Work instruction: In the records below, set out the lines from the one holding "# 珠音ちゃんについて" through the one holding "- You will see", inclusive, as a Markdown table. Use the columns Row and Text, with a row number and the line in each row, and leave out blank lines.

■ ■ ■ ■ ■ ■ ■

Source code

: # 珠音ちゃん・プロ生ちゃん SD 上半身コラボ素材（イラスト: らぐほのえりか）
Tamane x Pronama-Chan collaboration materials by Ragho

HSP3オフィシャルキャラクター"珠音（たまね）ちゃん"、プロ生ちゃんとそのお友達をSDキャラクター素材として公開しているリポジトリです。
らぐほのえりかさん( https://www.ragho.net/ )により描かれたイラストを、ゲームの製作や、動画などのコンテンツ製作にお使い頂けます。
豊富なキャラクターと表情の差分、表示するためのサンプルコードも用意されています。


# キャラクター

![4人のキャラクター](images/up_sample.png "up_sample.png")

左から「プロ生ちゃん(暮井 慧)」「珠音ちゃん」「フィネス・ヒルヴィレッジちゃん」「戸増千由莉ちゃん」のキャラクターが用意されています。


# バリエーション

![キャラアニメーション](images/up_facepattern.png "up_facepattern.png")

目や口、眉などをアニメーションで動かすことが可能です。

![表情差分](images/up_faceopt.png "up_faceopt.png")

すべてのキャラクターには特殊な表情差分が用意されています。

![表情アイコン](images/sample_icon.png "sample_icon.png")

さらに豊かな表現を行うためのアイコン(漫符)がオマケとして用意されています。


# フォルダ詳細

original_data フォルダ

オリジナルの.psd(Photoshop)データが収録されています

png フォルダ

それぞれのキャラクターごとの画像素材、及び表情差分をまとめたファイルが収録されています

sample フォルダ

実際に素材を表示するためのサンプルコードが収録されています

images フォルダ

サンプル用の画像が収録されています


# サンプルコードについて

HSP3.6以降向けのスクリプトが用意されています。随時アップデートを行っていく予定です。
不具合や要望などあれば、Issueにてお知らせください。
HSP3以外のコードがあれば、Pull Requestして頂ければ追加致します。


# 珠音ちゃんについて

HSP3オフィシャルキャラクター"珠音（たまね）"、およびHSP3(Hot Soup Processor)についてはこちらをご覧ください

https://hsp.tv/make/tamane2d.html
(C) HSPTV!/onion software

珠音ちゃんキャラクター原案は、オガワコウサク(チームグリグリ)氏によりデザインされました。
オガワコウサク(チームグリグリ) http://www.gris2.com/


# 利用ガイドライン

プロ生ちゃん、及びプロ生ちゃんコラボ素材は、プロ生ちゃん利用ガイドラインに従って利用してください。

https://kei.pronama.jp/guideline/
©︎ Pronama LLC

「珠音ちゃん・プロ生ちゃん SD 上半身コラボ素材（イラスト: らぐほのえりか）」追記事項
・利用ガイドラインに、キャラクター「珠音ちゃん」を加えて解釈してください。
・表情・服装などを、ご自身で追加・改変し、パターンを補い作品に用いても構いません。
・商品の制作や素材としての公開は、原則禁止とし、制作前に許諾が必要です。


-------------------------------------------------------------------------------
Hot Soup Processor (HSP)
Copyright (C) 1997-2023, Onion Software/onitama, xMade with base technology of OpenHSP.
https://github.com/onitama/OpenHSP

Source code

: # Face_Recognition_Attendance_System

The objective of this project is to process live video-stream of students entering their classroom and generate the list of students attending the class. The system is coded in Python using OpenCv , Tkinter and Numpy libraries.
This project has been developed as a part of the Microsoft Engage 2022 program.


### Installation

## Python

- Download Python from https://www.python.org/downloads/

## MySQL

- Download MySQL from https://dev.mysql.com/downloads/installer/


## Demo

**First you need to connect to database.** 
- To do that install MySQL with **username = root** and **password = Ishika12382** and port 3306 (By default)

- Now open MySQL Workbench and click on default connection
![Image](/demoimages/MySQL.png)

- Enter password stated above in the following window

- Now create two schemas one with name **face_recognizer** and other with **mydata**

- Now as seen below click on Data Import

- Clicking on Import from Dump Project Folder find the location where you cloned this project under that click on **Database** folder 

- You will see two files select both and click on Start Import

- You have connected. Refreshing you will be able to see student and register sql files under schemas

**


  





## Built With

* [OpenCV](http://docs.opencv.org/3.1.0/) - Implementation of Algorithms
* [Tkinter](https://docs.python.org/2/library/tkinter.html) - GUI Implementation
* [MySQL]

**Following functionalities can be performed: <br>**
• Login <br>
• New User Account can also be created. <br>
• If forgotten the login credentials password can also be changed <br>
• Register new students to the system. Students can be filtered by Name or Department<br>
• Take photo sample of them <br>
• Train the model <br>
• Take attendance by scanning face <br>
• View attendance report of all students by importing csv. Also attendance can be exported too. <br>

■ ■ ■ ■ ■ ■ ■

Problem solution:
| Row | Text |
|---|---|
| 1 | # 珠音ちゃんについて |
| 2 | HSP3オフィシャルキャラクター"珠音（たまね）"、およびHSP3(Hot Soup Processor)についてはこちらをご覧ください |
| 3 | https://hsp.tv/make/tamane2d.html |
| 4 | (C) HSPTV!/onion software |
| 5 | 珠音ちゃんキャラクター原案は、オガワコウサク(チームグリグリ)氏によりデザインされました。 |
| 6 | オガワコウサク(チームグリグリ) http://www.gris2.com/ |
| 7 | # 利用ガイドライン |
| 8 | プロ生ちゃん、及びプロ生ちゃんコラボ素材は、プロ生ちゃん利用ガイドラインに従って利用してください。 |
| 9 | https://kei.pronama.jp/guideline/ |
| 10 | ©︎ Pronama LLC |
| 11 | 「珠音ちゃん・プロ生ちゃん SD 上半身コラボ素材（イラスト: らぐほのえりか）」追記事項 |
| 12 | ・利用ガイドラインに、キャラクター「珠音ちゃん」を加えて解釈してください。 |
| 13 | ・表情・服装などを、ご自身で追加・改変し、パターンを補い作品に用いても構いません。 |
| 14 | ・商品の制作や素材としての公開は、原則禁止とし、制作前に許諾が必要です。 |
| 15 | ------------------------------------------------------------------------------- |
| 16 | Hot Soup Processor (HSP) |
| 17 | Copyright (C) 1997-2023, Onion Software/onitama, xMade with base technology of OpenHSP. |
| 18 | https://github.com/onitama/OpenHSP |
| 19 | Source code |
| 20 | : # Face_Recognition_Attendance_System |
| 21 | The objective of this project is to process live video-stream of students entering their classroom and generate the list of students attending the class. The system is coded in Python using OpenCv , Tkinter and Numpy libraries. |
| 22 | This project has been developed as a part of the Microsoft Engage 2022 program. |
| 23 | ### Installation |
| 24 | ## Python |
| 25 | - Download Python from https://www.python.org/downloads/ |
| 26 | ## MySQL |
| 27 | - Download MySQL from https://dev.mysql.com/downloads/installer/ |
| 28 | ## Demo |
| 29 | **First you need to connect to database.**  |
| 30 | - To do that install MySQL with **username = root** and **password = Ishika12382** and port 3306 (By default) |
| 31 | - Now open MySQL Workbench and click on default connection |
| 32 | ![Image](/demoimages/MySQL.png) |
| 33 | - Enter password stated above in the following window |
| 34 | - Now create two schemas one with name **face_recognizer** and other with **mydata** |
| 35 | - Now as seen below click on Data Import |
| 36 | - Clicking on Import from Dump Project Folder find the location where you cloned this project under that click on **Database** folder  |
| 37 | - You will see two files select both and click on Start Import |